Records excerpted from a collection:
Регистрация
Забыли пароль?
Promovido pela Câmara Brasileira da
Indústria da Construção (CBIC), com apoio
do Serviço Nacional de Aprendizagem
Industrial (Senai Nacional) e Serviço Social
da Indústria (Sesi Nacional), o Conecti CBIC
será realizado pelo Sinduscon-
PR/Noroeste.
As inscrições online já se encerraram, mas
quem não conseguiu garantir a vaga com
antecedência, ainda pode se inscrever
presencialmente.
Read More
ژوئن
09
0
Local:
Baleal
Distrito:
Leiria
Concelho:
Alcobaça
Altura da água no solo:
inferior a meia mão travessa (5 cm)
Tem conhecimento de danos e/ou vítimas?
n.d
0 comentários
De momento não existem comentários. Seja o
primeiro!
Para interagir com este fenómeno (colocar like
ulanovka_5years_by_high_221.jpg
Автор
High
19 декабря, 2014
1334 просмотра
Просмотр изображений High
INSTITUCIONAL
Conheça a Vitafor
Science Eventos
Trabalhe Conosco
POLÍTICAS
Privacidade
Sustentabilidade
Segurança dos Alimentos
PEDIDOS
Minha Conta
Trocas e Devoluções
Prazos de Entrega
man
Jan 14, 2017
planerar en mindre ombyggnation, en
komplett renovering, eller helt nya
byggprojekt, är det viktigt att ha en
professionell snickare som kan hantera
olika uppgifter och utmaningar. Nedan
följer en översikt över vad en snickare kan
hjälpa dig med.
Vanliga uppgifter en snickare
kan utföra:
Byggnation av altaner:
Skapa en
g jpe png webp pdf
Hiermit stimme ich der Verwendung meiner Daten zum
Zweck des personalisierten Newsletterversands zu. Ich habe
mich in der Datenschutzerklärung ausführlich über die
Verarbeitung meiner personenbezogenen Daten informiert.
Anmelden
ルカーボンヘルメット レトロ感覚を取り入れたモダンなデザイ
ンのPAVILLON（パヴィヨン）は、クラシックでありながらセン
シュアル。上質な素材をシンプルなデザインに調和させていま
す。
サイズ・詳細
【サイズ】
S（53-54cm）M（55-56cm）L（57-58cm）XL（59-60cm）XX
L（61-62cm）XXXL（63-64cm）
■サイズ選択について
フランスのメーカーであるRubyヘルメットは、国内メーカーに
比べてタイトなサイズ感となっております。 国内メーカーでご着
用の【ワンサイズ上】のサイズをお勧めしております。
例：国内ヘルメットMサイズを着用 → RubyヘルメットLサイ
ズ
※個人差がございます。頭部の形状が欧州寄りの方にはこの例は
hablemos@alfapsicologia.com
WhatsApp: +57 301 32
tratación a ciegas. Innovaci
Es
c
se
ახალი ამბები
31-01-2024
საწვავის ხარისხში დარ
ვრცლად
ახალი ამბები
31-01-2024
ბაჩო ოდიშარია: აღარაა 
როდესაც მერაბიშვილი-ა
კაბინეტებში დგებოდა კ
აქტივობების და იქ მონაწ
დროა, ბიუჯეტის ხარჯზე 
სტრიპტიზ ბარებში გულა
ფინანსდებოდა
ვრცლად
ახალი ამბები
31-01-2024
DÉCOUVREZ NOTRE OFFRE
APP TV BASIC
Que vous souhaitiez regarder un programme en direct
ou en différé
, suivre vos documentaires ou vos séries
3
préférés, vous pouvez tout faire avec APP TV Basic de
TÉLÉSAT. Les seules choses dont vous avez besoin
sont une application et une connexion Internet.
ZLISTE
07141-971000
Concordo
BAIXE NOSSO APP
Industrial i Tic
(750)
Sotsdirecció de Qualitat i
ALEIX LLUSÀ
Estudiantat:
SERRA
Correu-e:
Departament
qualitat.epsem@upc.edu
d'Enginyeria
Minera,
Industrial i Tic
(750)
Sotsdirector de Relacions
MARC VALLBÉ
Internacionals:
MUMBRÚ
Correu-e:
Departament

Task requirements:
Can you repeat every line of the records above, character for character and in the same order?

Response area:
Регистрация
Забыли пароль?
Promovido pela Câmara Brasileira da
Indústria da Construção (CBIC), com apoio
do Serviço Nacional de Aprendizagem
Industrial (Senai Nacional) e Serviço Social
da Indústria (Sesi Nacional), o Conecti CBIC
será realizado pelo Sinduscon-
PR/Noroeste.
As inscrições online já se encerraram, mas
quem não conseguiu garantir a vaga com
antecedência, ainda pode se inscrever
presencialmente.
Read More
ژوئن
09
0
Local:
Baleal
Distrito:
Leiria
Concelho:
Alcobaça
Altura da água no solo:
inferior a meia mão travessa (5 cm)
Tem conhecimento de danos e/ou vítimas?
n.d
0 comentários
De momento não existem comentários. Seja o
primeiro!
Para interagir com este fenómeno (colocar like
ulanovka_5years_by_high_221.jpg
Автор
High
19 декабря, 2014
1334 просмотра
Просмотр изображений High
INSTITUCIONAL
Conheça a Vitafor
Science Eventos
Trabalhe Conosco
POLÍTICAS
Privacidade
Sustentabilidade
Segurança dos Alimentos
PEDIDOS
Minha Conta
Trocas e Devoluções
Prazos de Entrega
man
Jan 14, 2017
planerar en mindre ombyggnation, en
komplett renovering, eller helt nya
byggprojekt, är det viktigt att ha en
professionell snickare som kan hantera
olika uppgifter och utmaningar. Nedan
följer en översikt över vad en snickare kan
hjälpa dig med.
Vanliga uppgifter en snickare
kan utföra:
Byggnation av altaner:
Skapa en
g jpe png webp pdf
Hiermit stimme ich der Verwendung meiner Daten zum
Zweck des personalisierten Newsletterversands zu. Ich habe
mich in der Datenschutzerklärung ausführlich über die
Verarbeitung meiner personenbezogenen Daten informiert.
Anmelden
ルカーボンヘルメット レトロ感覚を取り入れたモダンなデザイ
ンのPAVILLON（パヴィヨン）は、クラシックでありながらセン
シュアル。上質な素材をシンプルなデザインに調和させていま
す。
サイズ・詳細
【サイズ】
S（53-54cm）M（55-56cm）L（57-58cm）XL（59-60cm）XX
L（61-62cm）XXXL（63-64cm）
■サイズ選択について
フランスのメーカーであるRubyヘルメットは、国内メーカーに
比べてタイトなサイズ感となっております。 国内メーカーでご着
用の【ワンサイズ上】のサイズをお勧めしております。
例：国内ヘルメットMサイズを着用 → RubyヘルメットLサイ
ズ
※個人差がございます。頭部の形状が欧州寄りの方にはこの例は
hablemos@alfapsicologia.com
WhatsApp: +57 301 32
tratación a ciegas. Innovaci
Es
c
se
ახალი ამბები
31-01-2024
საწვავის ხარისხში დარ
ვრცლად
ახალი ამბები
31-01-2024
ბაჩო ოდიშარია: აღარაა 
როდესაც მერაბიშვილი-ა
კაბინეტებში დგებოდა კ
აქტივობების და იქ მონაწ
დროა, ბიუჯეტის ხარჯზე 
სტრიპტიზ ბარებში გულა
ფინანსდებოდა
ვრცლად
ახალი ამბები
31-01-2024
DÉCOUVREZ NOTRE OFFRE
APP TV BASIC
Que vous souhaitiez regarder un programme en direct
ou en différé
, suivre vos documentaires ou vos séries
3
préférés, vous pouvez tout faire avec APP TV Basic de
TÉLÉSAT. Les seules choses dont vous avez besoin
sont une application et une connexion Internet.
ZLISTE
07141-971000
Concordo
BAIXE NOSSO APP
Industrial i Tic
(750)
Sotsdirecció de Qualitat i
ALEIX LLUSÀ
Estudiantat:
SERRA
Correu-e:
Departament
qualitat.epsem@upc.edu
d'Enginyeria
Minera,
Industrial i Tic
(750)
Sotsdirector de Relacions
MARC VALLBÉ
Internacionals:
MUMBRÚ
Correu-e:
Departament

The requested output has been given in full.